PORTLAND — The Rt. Rev. Frederick B. Wolf, 76, died Tuesday at Cedars Nursing Care Center.
Wolf served as the sixth bishop of the Episcopal Diocese of Maine from 1968 until his retirement in 1985. He worked as a pastoral counselor in private practice from 1986 to 1996. The former bishop had suffered a stroke in September.
“His support has been a source of great strength to me in the past year,” said the Rt. Rev. Chilton Knudsen, elected to lead the diocese in November 1997. “He would often drop me short notes, cheering me on or gently sharing his wisdom about some aspect of Episcopal ministry.
“In one of our last conversations, Fred asked me to promise that I would care well for his beloved Diocese of Maine,” she said.”I will be sustained for all of my days by the fact that his were among the hands laid on my head when I was consecrated a bishop.”

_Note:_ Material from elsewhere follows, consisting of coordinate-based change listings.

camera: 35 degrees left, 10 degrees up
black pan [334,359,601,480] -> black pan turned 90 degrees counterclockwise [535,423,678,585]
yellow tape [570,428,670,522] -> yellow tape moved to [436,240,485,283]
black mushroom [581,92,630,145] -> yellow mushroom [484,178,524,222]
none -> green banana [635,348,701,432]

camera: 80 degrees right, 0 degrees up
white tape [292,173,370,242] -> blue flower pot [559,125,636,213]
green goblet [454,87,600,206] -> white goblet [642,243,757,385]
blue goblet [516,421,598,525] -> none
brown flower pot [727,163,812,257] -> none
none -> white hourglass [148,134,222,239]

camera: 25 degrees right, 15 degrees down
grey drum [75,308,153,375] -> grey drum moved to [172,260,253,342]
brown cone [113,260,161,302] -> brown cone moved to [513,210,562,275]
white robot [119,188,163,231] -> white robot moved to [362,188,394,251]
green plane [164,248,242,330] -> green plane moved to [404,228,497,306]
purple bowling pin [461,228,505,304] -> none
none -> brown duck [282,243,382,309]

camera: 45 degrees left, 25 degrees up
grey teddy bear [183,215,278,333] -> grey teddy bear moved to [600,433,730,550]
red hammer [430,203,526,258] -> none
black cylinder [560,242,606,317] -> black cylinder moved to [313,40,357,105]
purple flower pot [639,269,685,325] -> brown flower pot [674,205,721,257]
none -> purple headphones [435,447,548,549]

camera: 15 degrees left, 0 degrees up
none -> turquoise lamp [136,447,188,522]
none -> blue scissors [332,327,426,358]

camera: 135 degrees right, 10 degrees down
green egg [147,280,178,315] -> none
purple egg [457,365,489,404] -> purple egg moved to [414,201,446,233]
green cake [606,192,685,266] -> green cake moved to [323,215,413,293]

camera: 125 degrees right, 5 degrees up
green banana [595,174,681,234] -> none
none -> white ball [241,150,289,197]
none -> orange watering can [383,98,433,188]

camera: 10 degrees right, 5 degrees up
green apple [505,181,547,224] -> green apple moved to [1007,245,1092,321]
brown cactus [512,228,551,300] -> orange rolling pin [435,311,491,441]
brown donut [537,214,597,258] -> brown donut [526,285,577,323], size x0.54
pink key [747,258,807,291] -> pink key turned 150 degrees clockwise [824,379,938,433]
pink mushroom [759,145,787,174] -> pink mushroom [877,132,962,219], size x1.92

Wolf was ordained in 1945 by the Diocese of Chicago, where Knudsen served before her election as bishop in Maine. He served churches in Illinois and Vermont before his consecration as bishop on Oct. 4, 1968.
The ordination of women was the most significant change that occurred in the church during Wolf’s tenure. While he initially opposed women joining the clergy, he changed his position in 1976. In December 1977, he ordained Elizabeth Habecker the first woman Episcopal priest in Maine.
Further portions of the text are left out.